FABIO WEINTRAUB - O premiado poeta, psicólogo, editor e crítico Fabio Weintraub é autor de Toda nudez será conquistada (1992), Sistema de erros (1994), Novo endereço (2003) e Baque (2006) e desenvolve trabalhos na Ática, Nankin Editorial e nas revistas Cult e Rodapé. Dele destacamos Fotografia: “De cócoras / como quem ora / ou pragueja / sob a marquise / a mulher / Oculta pelos caixões / embriagada / entre sobras de repolho / Pela calçada em declive / cachorros lambem o chorume / Penso na foto / franzindo a testa / solidário  / imprestável”.

 

 

REGIANE LITZKOW – A jovem escritora e blogueira capixaba Regiane Litzkow é editora do blog Além das Palavras.
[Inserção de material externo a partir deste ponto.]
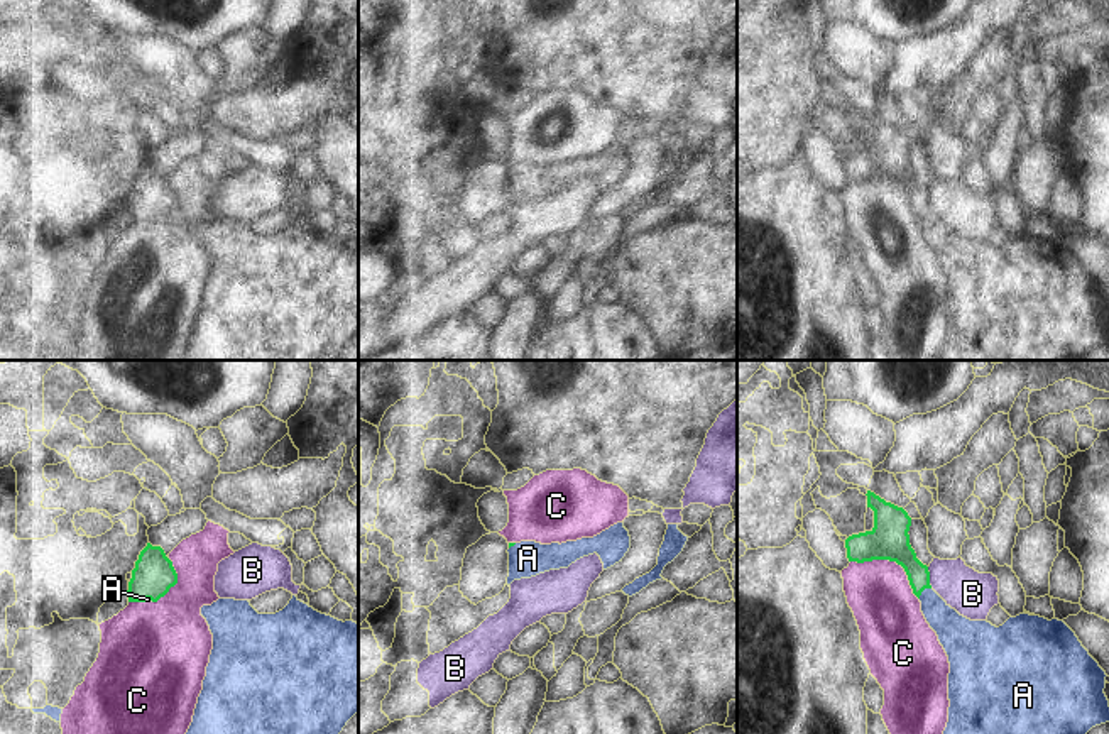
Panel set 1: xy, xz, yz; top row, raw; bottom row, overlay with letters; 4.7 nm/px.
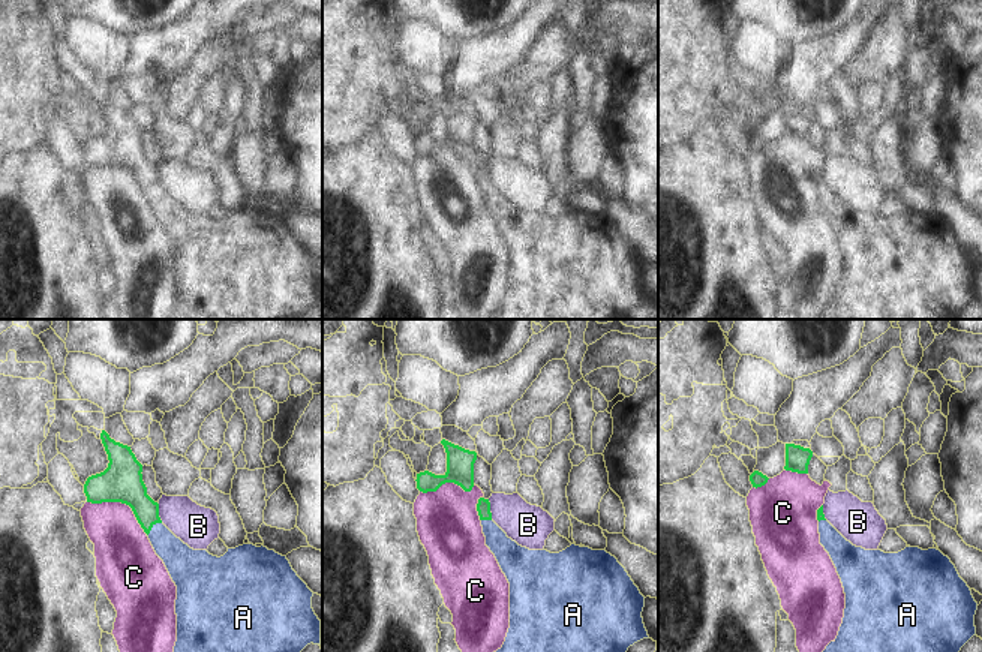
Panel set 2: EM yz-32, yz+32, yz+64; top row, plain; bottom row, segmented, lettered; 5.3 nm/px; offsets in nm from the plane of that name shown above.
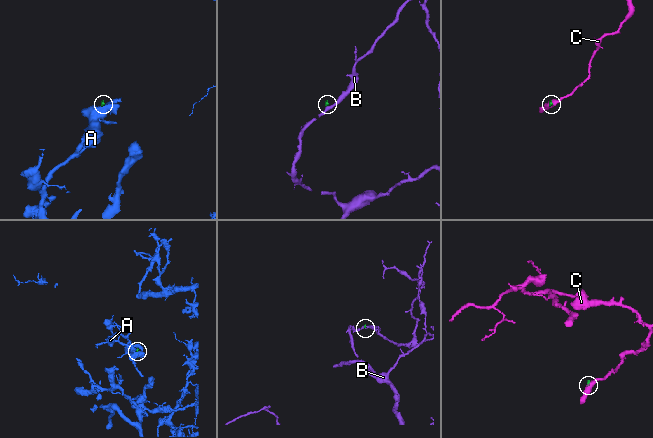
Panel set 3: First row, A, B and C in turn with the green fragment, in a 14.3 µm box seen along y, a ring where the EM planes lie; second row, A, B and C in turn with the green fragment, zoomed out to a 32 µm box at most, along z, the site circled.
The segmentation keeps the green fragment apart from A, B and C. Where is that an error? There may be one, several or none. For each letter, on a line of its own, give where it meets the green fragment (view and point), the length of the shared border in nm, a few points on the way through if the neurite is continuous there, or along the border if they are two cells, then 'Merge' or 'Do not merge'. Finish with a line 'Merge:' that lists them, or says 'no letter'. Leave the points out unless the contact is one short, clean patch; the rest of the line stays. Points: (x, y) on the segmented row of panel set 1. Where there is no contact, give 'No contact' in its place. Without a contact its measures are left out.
A: Touches green at yz (923, 589). Shared border 80 nm. Path across: yz (895, 545), (918, 574), (923, 589), (935, 611), (954, 631). Merge
B: Touches green at yz (928, 577). Shared border 110 nm. Boundary: yz (927, 567), (932, 587). Do not merge
C: Touches green at yz (893, 560). Shared border 380 nm. Do not merge
Merge: A

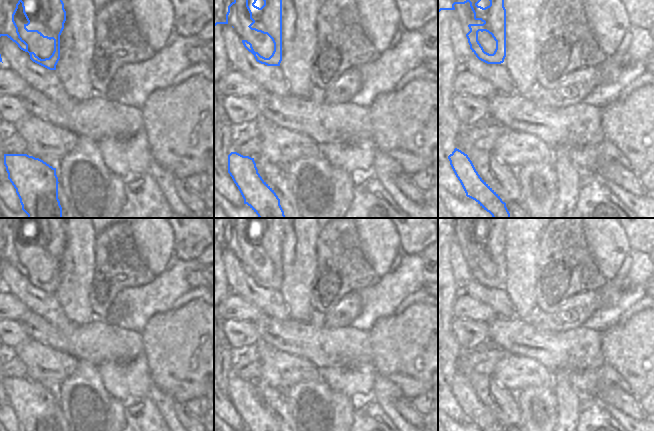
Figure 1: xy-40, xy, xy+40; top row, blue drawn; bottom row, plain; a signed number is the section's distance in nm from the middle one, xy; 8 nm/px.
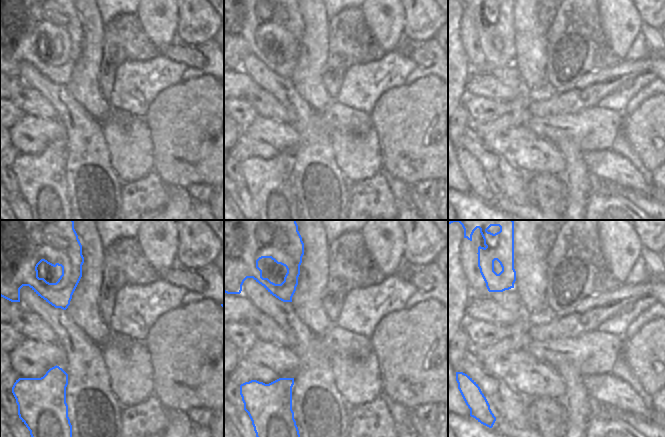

Dos seus escritores destacamos Elas por ela: “Os olhos que abrigam incertezas / Doces segredos da alma feminina / Utilizam-se de infindáveis sutilezas / Diante do que o mundo determina / Suaves mãos que bordam proezas / E as que a bolsa giram na esquina / Têm donas de incontáveis belezas / Moça, senhora, mulher ou menina / Seu seio aconchegante; um vulcão / Acolhe os guerreiros na madrugada / Razão de tanto suspiro pela avenida / Alimenta a criança recém chegada / Guarda aquilo que dá sentido à vida / Sua fábrica de sonhos; seu coração”.